• _Problem to solve_
Quote the material below exactly as written, from the first line to the line that holds "Map reading. Extract", endpoints included.

+++ Provided records

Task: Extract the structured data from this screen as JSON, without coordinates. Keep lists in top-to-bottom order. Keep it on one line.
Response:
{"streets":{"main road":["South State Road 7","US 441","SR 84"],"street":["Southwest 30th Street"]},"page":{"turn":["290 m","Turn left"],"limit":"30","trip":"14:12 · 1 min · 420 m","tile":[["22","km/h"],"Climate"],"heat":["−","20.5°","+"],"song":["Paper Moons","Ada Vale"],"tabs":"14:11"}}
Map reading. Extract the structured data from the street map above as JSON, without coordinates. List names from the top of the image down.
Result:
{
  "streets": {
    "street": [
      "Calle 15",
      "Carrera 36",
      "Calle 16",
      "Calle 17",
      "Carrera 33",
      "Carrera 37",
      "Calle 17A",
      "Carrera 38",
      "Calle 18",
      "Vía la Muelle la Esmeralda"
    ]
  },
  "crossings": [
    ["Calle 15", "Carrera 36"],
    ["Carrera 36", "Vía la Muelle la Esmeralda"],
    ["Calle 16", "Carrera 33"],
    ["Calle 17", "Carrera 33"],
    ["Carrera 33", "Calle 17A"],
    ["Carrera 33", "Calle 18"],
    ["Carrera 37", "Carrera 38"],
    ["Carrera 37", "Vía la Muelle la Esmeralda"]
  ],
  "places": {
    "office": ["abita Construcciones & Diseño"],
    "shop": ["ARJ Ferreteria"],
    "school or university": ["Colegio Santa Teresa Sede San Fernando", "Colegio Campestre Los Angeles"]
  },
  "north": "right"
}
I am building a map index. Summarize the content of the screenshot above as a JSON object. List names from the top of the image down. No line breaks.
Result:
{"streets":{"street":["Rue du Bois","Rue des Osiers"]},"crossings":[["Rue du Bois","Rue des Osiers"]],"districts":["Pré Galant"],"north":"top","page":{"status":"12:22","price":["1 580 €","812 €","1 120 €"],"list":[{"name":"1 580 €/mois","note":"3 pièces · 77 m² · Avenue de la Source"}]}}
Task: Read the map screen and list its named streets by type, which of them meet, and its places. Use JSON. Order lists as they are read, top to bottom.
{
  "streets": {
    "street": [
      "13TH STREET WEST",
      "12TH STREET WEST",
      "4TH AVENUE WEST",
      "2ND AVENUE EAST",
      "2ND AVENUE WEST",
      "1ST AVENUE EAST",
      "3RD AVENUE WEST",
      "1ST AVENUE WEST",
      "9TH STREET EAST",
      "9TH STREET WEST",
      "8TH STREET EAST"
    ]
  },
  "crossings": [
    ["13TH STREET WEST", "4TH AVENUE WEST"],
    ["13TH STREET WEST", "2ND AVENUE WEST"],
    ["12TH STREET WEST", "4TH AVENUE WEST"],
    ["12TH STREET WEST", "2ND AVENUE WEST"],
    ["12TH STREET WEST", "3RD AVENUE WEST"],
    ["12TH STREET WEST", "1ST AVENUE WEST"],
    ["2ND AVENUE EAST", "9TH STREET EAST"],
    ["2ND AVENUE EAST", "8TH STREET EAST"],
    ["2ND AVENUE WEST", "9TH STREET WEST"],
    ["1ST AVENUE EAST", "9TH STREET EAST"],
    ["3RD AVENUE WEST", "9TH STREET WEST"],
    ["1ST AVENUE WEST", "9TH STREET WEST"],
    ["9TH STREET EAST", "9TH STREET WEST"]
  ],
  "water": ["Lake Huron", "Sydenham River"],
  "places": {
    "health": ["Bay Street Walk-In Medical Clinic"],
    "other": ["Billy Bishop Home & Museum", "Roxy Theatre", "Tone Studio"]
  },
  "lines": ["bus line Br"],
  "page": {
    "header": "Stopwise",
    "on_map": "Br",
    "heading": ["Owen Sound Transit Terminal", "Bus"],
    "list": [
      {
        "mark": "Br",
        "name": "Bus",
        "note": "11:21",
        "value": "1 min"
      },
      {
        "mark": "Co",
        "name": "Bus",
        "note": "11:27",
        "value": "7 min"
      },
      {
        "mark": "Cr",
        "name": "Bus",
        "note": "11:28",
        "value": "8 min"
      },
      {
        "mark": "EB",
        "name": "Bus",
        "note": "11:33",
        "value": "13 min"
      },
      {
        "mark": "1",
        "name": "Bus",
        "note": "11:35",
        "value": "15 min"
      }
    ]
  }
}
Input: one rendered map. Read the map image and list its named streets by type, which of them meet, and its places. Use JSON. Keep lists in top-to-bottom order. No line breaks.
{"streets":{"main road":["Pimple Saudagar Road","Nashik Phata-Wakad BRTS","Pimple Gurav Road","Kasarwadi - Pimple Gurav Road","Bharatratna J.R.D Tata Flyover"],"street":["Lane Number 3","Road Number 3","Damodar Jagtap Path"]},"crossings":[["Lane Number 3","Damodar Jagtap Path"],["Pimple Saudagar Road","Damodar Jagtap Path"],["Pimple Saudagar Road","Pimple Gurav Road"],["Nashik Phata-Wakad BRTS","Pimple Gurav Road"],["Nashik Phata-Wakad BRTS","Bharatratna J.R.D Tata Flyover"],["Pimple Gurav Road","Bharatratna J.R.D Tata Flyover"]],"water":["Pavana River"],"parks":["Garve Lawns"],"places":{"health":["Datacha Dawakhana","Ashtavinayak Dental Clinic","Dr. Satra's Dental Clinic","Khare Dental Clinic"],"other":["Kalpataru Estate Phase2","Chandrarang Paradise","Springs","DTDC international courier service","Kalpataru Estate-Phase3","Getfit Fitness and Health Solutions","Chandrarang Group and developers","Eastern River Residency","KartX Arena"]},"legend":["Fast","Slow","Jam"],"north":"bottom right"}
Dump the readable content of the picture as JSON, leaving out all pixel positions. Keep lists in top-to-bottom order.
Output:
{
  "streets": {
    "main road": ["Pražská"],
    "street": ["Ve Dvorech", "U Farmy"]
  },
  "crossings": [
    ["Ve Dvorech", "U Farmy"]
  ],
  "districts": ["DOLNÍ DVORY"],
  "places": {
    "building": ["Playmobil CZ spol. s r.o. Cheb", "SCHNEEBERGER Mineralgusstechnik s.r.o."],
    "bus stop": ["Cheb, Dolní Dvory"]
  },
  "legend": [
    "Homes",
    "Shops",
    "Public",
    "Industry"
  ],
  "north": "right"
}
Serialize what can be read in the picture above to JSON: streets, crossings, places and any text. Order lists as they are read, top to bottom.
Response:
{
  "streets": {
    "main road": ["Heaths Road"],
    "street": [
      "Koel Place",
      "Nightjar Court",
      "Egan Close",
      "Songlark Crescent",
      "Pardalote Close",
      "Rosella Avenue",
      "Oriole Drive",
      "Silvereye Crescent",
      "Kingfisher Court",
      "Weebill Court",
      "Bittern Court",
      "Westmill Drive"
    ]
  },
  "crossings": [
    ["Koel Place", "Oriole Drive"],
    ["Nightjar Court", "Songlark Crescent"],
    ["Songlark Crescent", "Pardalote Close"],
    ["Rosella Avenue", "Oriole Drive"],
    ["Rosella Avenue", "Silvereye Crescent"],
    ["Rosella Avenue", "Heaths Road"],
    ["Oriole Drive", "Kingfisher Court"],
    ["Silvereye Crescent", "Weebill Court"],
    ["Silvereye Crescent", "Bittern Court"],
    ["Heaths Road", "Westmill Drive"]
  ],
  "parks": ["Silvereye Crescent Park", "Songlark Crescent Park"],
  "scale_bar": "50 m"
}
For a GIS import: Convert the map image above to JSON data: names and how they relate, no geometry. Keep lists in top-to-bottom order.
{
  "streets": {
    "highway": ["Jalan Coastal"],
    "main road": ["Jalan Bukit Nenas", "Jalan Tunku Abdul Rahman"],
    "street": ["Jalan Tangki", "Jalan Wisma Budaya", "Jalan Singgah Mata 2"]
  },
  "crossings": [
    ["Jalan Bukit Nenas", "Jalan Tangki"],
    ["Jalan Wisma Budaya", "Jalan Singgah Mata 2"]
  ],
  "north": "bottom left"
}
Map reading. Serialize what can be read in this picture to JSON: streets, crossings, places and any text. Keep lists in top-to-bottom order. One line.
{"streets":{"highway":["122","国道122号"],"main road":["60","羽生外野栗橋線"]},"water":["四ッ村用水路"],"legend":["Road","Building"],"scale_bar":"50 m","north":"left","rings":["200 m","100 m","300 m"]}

++++++

• _Task response_
Task: Extract the structured data from this screen as JSON, without coordinates. Keep lists in top-to-bottom order. Keep it on one line.
Response:
{"streets":{"main road":["South State Road 7","US 441","SR 84"],"street":["Southwest 30th Street"]},"page":{"turn":["290 m","Turn left"],"limit":"30","trip":"14:12 · 1 min · 420 m","tile":[["22","km/h"],"Climate"],"heat":["−","20.5°","+"],"song":["Paper Moons","Ada Vale"],"tabs":"14:11"}}
Map reading. Extract the structured data from the street map above as JSON, without coordinates. List names from the top of the image down.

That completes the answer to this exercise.